Discussion post: Identifying government entities

Hi @TimDavies, thanks for your response here, and apologies it has taken me a few days to reply.

TL;DR…

I think for public bodies, the publication guidance could be simplified to something like:

For identifying central government public bodies, use the code in the most recent Chart of Accounts; you can also find these codes in the government’s enacted budget documents. You should prefix the code with the country code and GOV, e.g. TZ-GOV-50 for the Ministry of Finance and Planning in Tanzania.

It would also be useful to encourage the publication of these existing codelists in nicer (preferably at least machine-readable forms), in line with @YohannaLoucheur’s suggestion.


Longer response…

So, my frustration was based on the fact that the proposals of the paper do not seem actionable to me, and some of them were discussed a while ago here. In addition, they did not really reflect what I thought was quite a productive discussion at the last IATI TAG. CoA codes exist and we can already start using them, at least to refer to central government bodies.

Responses to your points:

(1) CoA administrative / organisation classifications generally exist for most countries. Even if they are not published in a nice way, they exist and they are a reference framework for core government functions. The codes are generally visible in most budget documents, for example, so even if there is not a nice clean list of all the codes, they are generally possible to find. They have to be maintained in order for government to spend money, so are likely to be an extremely solid point of reference, especially compared to codelists which other government bodies might try and maintain but which cater only to meeting open data objectives.

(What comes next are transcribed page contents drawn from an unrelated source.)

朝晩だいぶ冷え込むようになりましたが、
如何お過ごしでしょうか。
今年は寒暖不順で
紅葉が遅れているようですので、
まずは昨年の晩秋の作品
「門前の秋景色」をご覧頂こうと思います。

(2) The org-id.guide methodology kind of works for public bodies but having some specific rules on how you would use CoA codes would be necessary. We talked previously about the fact that CoAs occasionally change (e.g. the 2008 version or the 2015 version, etc.), and codes may be re-used, depending on the country. Having some standard way of constructing these registration lists would be useful. Some research determining whether BD-GOV-2017 is required or just BD-GOV would work (for example) would be really helpful for allowing others to refer to these organisations in a distributed way, even if the entry had not yet been added to org-id.guide (or even if org-id.guide is no longer maintained, for example).

(3) I would take a look at most budget documents where these codes appear to be consistently used – see the IBP budget document library; e.g.:

This was just a quick scan but it every budget I looked at has something similar.

Super happy to help with improving the research handbook but I think it would also be useful to have some general agreement on how to start using these codes which already exist.